If so, then Jesus says your greatest joy and hope lies ahead of you. It is outside of you. It is in front of you on your journey through this spiritual wilderness toward the beautiful Mount Zion. Your true hope is not in earning spiritual brownie points with your Christian friends when you are snubbed. Your earnest hope, you’re sure and certain hope if you are trusting into Christ this morning, is that one day you will hear these words:

“The kingdom of the world has become the kingdom of our Lord and of his Christ, and he shall reign forever and ever.” 16 And the twenty-four elders who sit on their thrones before God fell on their faces and worshiped God, 17 saying,

“We give thanks to you, Lord God Almighty, who is and who was, for you have taken your great power and begun to reign. 18 The nations raged, but your wrath came, and the time for the dead to be judged, and for rewarding your servants, the prophets and saints, and those who fear your name, both small and great, and for destroying the destroyers of the earth.” [5]

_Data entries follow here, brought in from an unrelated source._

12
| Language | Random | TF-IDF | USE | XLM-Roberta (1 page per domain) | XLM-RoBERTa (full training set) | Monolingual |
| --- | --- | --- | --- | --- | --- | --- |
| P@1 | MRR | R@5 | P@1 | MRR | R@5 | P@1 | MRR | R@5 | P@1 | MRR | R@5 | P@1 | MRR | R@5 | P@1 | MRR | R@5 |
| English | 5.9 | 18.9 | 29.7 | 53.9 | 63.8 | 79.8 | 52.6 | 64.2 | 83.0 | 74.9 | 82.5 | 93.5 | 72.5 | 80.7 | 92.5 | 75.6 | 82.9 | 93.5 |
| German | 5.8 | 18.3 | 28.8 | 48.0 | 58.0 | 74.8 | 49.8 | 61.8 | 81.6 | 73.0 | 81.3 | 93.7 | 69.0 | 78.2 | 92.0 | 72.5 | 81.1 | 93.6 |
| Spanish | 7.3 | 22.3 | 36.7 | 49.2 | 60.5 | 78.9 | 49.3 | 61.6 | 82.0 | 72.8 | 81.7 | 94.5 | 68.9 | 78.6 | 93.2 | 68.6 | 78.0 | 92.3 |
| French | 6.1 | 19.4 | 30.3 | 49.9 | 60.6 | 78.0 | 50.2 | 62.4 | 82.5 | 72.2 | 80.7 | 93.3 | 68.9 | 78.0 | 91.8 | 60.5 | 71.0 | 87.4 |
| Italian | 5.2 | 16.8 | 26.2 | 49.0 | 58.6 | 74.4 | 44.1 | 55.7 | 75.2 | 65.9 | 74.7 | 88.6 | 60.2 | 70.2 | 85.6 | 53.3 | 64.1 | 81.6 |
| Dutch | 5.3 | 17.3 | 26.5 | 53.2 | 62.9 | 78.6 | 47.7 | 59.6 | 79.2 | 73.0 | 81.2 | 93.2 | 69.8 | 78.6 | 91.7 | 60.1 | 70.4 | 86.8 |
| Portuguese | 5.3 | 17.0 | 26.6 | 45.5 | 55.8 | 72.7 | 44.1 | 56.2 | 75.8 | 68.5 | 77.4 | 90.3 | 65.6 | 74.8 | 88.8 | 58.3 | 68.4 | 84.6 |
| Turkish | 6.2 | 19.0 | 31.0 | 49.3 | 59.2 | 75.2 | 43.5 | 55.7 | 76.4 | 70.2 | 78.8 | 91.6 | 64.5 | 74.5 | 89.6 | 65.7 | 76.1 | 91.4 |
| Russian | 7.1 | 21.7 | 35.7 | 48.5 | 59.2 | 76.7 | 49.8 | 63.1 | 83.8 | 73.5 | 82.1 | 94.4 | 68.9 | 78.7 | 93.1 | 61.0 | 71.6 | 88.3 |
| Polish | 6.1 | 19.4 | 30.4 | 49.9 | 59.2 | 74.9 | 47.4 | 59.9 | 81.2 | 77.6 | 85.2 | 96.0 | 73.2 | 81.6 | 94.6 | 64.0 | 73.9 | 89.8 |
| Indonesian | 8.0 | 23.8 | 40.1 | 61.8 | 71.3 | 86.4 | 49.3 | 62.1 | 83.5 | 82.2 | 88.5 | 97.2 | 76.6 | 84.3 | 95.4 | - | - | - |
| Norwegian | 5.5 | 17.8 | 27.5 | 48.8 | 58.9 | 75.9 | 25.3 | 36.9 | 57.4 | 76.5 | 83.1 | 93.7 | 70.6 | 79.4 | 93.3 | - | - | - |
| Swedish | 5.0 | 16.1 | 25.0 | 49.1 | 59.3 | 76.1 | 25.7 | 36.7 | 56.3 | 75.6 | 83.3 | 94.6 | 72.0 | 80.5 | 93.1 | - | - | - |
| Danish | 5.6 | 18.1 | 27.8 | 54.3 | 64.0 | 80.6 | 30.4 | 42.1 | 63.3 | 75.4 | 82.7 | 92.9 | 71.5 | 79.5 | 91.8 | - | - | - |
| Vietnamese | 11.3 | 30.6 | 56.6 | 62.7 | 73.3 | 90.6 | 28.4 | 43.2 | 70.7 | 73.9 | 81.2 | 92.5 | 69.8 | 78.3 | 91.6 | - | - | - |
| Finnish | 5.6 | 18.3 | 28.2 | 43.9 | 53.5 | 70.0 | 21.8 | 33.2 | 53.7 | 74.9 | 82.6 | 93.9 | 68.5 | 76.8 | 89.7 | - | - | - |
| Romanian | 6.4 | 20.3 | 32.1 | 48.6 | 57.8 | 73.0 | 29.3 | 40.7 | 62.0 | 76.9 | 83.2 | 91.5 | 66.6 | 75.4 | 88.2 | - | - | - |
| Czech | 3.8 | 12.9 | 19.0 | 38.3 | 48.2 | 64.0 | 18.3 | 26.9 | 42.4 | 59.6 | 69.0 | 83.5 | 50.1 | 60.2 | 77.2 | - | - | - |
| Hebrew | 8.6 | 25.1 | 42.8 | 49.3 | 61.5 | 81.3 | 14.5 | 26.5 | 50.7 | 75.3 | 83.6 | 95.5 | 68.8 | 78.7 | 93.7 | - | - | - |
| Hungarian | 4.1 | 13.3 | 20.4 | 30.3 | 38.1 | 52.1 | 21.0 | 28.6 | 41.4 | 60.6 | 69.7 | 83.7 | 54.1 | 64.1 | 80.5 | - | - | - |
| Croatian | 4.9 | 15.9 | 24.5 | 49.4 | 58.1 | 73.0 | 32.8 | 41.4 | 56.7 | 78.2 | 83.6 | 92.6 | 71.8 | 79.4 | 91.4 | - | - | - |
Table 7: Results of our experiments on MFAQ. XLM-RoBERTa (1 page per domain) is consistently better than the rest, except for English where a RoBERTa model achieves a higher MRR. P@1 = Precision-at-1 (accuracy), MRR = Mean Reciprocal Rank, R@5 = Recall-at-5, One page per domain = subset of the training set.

[1] The Holy Bible: English Standard Version (Wheaton, IL: Crossway Bibles, 2016), Mt 5:1–12.

[2] R. Kent Hughes, op. cit.

[3] The Holy Bible: English Standard Version (Wheaton, IL: Crossway Bibles, 2016), Jn 15:20–23.

[4] James Montgomery Boice, The Sermon on the Mount: An Expositional Commentary (Grand Rapids, MI: Baker Books, 2002), 53.

[5] The Holy Bible: English Standard Version (Wheaton, IL: Crossway Bibles, 2016), Re 11:15–18.